Now, one of the Barrow administration’s first acts in office must focus on empowering the National Council for Civic Education (NCCE) to enable that institution to educate the citizens on civic right and responsibilities, which will help in changing the mindsets from impeding political domination towards economic and social recovery. The government and the entire Gambian population should take cognizance of the country’s potential and the extraordinary future that awaits it, with its over 2 million inhabitants and its immensely rich land, which could allow the country to first of all achieve its independence in food production. Gambians must now disregard their devotion and sentimental attachments to politics and focus on shaping an economic reform for which the nation has been stagnant at one point for years.
For far too long, Gambia has been considered as one of the poorest and under-developed countries in the globe, but those who have given us lessons on how to manage our economies, have not themselves been able to escape the crisis born at the center of capitalism.

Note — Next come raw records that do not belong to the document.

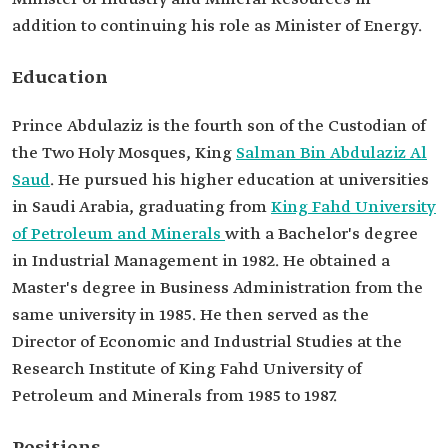
Minerals.
addition to continuing his role as Minister of Energy.
MBA from King Fahd University of Petroleum
and Minerals
Education
Previous
Positions
Advisor to the Minister of Petroleum and Mineral
Resources (currently the Ministry of Energy)
Prince Abdulaziz is the fourth son of the Custodian of
Deputy Minister of Petroleum and Mineral
the Two Holy Mosques, King
Salman Bin Abdulaziz Al
Resources.
Assistant Minister of Petroleum and Mineral
Saud
. He pursued his higher education at universities
Resources.
in Saudi Arabia, graduating from
King Fahd University
Vice Minister of Petroleum and Mineral
of Petroleum and Minerals
with a Bachelor's degree
Resources.
Minister of State for Energy Affairs.
in Industrial Management in 1982. He obtained a
Master's degree in Business Administration from the
same university in 1985. He then served as the
Director of Economic and Industrial Studies at the
Research Institute of King Fahd University of
Petroleum and Minerals from 1985 to 1987.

I clearly present myself as a defender of economic liberalism. I am not in agreement with some of the political resentments and attacks on one another; even if I may share with majority of Gambians the idea of reforming the country, which I acknowledge is in need of such. But we require more reasonable ideas and self-examination to help our leaders at the helm of affairs to have a sense of direction than only steamrolling criticisms without innovative suggestions.
Let the spirit of unionism embellish and peoples’ awareness reignite to understand that we must be one another’s brother and sister’s keeper. Our government and institutions must educate the population to create a mentality of righteous engagements in movements that will exonerate our people from debris to economic reform. This is nobler than some unmatched thought and perceptions that is now saturating the entire country.
I am a rational supporter of the free market economy and not the state-run economy which has failed everywhere or near it.
As we have now unshackle ourselves from a cage censorship of vicious authoritative realm, every sober Gambian should now support noble ideas and remind ourselves on the right approach, then our country would be on the path of economic and social transformation. Since the sending in parking of Jammeh government in December, 2016 to date, I have been following comments on the streets, on newspapers, radios and the social media and I still excused my frankness and ask myself and every Gambian the question: Are we yet succeeding in changing The Gambia?
Amadou Jallow is a Journalist, Youth and Children Empowerment and Community Development Advocate.